What Does Actually Work Then?

Here’s where it gets interesting. The same studies found that people who manage anger well aren’t suppressing it or pretending it doesn’t exist. They’re doing two main things: accepting it and reframing it[1].

Acceptance sounds soft, but it’s not. It’s just noticing “I’m angry right now” without immediately acting on it or beating yourself up about it. You feel what you feel. Fine. What you do next is what matters.

Reframing is about looking at the situation differently. Not in some toxic positivity way, but actually questioning whether your interpretation is the only one going. Did your colleague *deliberately* undermine you, or are they just stressed and rubbish at communication?

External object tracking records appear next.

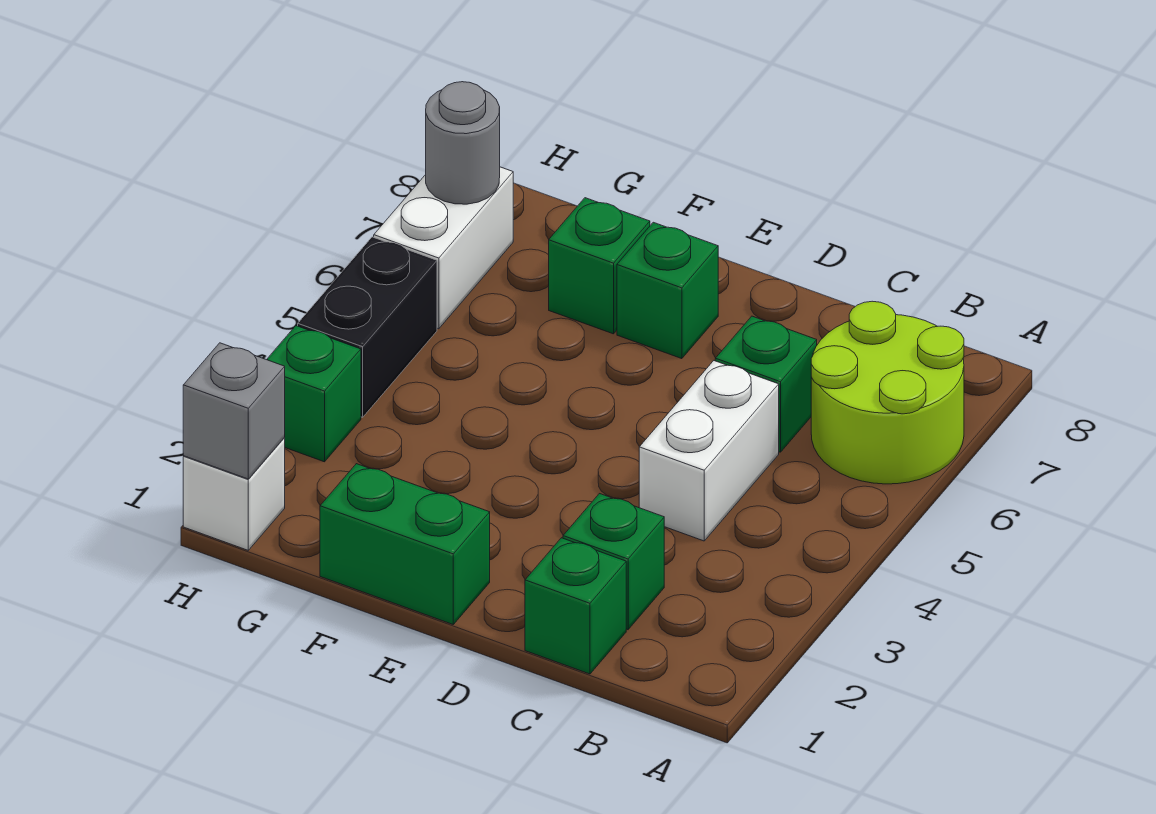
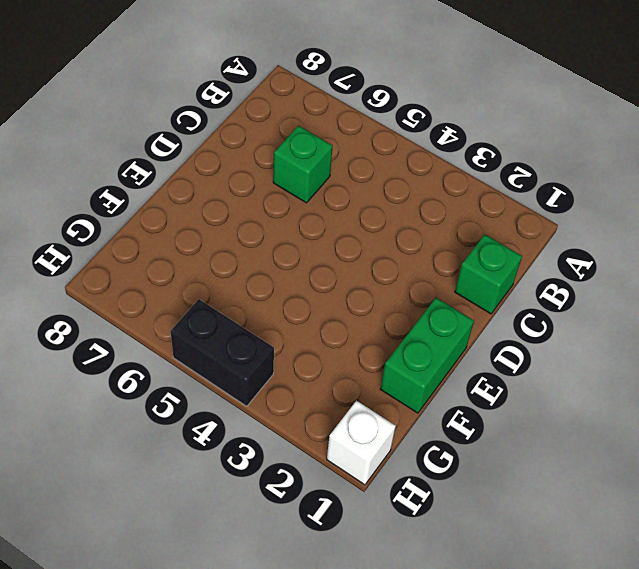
none -> lime 2x2 round brick [811,301,964,484]
none -> green 1x1 brick [563,494,664,630]
none -> white 1x2 brick [639,361,779,541]

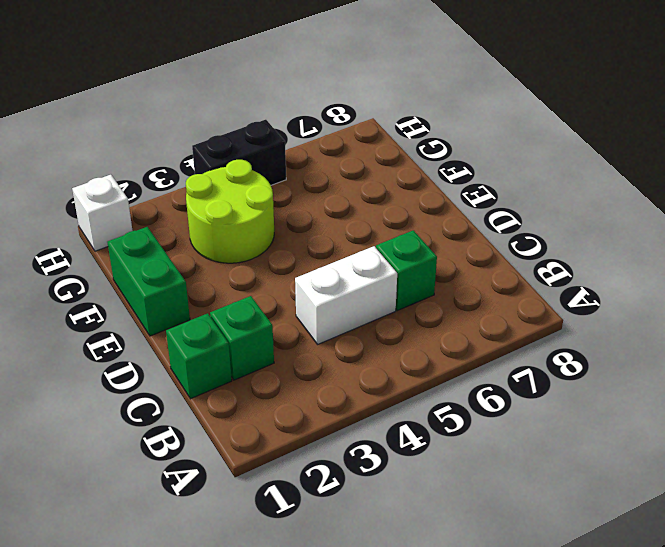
lime 2x2 round brick [186,160,274,263] -> lime 2x2 round brick moved to [811,301,964,484]
none -> green 1x1 brick [617,222,718,359]
none -> green 1x1 brick [549,198,650,334]
none -> green 1x1 brick [267,326,361,462]

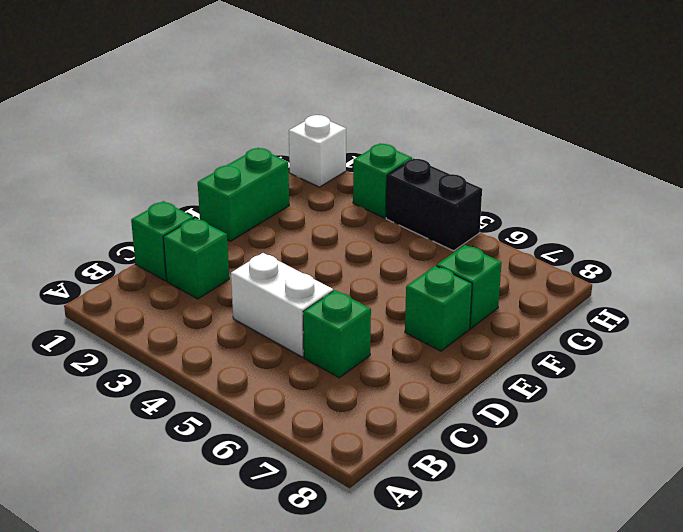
none -> lime 2x2 round brick [811,301,964,484]
none -> white 1x2 brick [374,167,513,329]
none -> grey 1x1 brick [183,343,285,479]

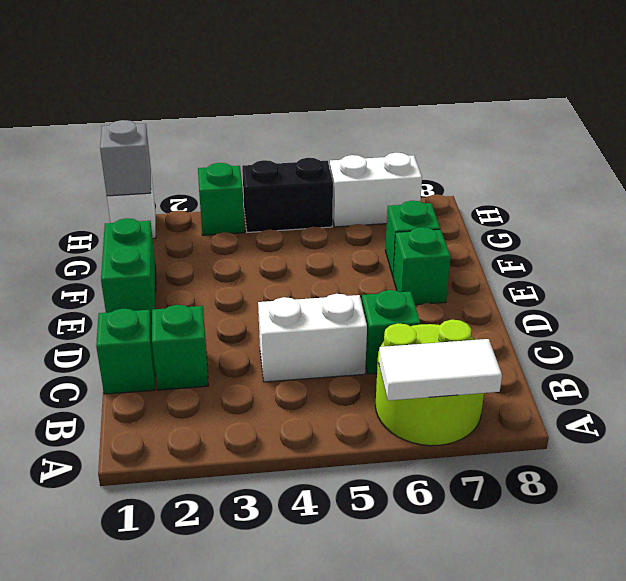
white 1x2 tile [379,339,502,400] -> none
none -> grey 1x1 round brick [426,82,500,204]

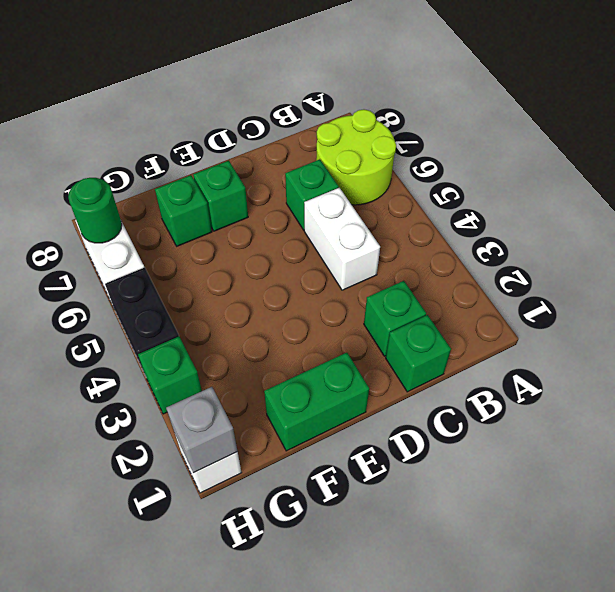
green 1x1 round brick [68,178,122,243] -> grey 1x1 round brick [426,82,500,204]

Both might be true, but only one keeps you angry.

Mindfulness Isn’t Bullshit (Unfortunately for Me)

Look, I know. Another thing telling you to be mindful. But a meta-analysis covering 118 studies found that people who score high on mindfulness measures consistently show lower anger and aggression[3]. And before you say “well, they’re probably just calm people anyway,” the research shows mindfulness can be trained. It’s not a personality trait you’re born with or without.

What mindfulness does is create a gap between feeling angry and reacting to it. That’s it. Just enough space to choose what happens next instead of your anger choosing for you.

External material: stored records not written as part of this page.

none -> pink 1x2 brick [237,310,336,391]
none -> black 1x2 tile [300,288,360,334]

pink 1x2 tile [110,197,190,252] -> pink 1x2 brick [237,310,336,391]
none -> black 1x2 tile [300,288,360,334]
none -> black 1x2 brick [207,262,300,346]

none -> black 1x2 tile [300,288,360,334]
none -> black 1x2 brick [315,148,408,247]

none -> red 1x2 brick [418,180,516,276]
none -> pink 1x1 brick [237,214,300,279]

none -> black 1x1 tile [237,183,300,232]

The studies show this works across age groups, genders, and whether you’ve got clinical anger issues or you’re just a bit hot-headed sometimes[3]. Deep breathing, meditation, just noticing what’s happening in your body when anger kicks in. None of it is sexy or dramatic, which is probably why rage rooms are more popular.

The Workplace Stuff

Recent research on daily workplace anger found something interesting. It’s not about whether you get angry at work (you will, because jobs are often annoying). It’s about what you do with it[9]. People who use constructive approaches like problem solving or actually communicating have better work relationships and get more done. People who suppress it or avoid it end up in more interpersonal conflict. Shocker.

What the Experts Are Saying

Dr. Ryan Martin, who studies anger professionally (imagine that job title), talks about how our childhood experiences shape how we handle anger as adults[4]. Dr. Howard Kassinove goes further, explaining the difference between healthy and unhealthy anger, and why all those “primal scream” approaches are counterproductive[10][16].

The Harvard Medicine Magazine recently covered how researchers are trying to understand anger as a spectrum rather than a disorder[5]. Which makes sense. Anger itself isn’t the problem. It’s what we do with it, how often it shows up, and whether it’s running our lives.

The Bottom Line

None of this is about never getting angry. You’re going to lose your head sometimes. That’s the deal with being human. But the idea that you need to physically express anger to get rid of it? That’s nonsense.

The evidence points to mindfulness, cognitive reappraisal, relaxation training, and actually learning to communicate better[1][3][8][12]. Less dramatic than a rage room, but also less likely to leave you feeling like an idiot afterwards.

Anger’s there for a reason. It’s information. It’s telling you something matters to you, or something’s not right. Listen to it, then decide what to do with it. That’s the skill. Not pretending it doesn’t exist, not letting it run the show, just… dealing with it like the adult you’re supposed to be.

And if you’ve already booked that rage room? Go smash some stuff. Just don’t expect it to fix anything.

References

[1] Nature (2025). Meta-analysis on emotion regulation strategies and anger.

[2] Anger Secrets podcast, hosted by Alastair Duhs.

[3] Meta-analysis covering 118 studies on mindfulness and anger reduction (2025).

[4] Anger Professor podcast/interview with Dr. Ryan Martin.

[5] Harvard Medicine Magazine: Science-backed overview of anger management.

[6] Distressed to Joyful; Bailey’s Way podcast.

[8] Research on mindfulness, relaxation training and anger management.

[9] Studies on daily workplace anger and coping strategies.

[10] Speaking of Psychology (APA) with Dr. Howard Kassinove.

[12] Research on anger management programs, problem-solving and communication skills.

[16] APA podcast content on healthy vs unhealthy anger.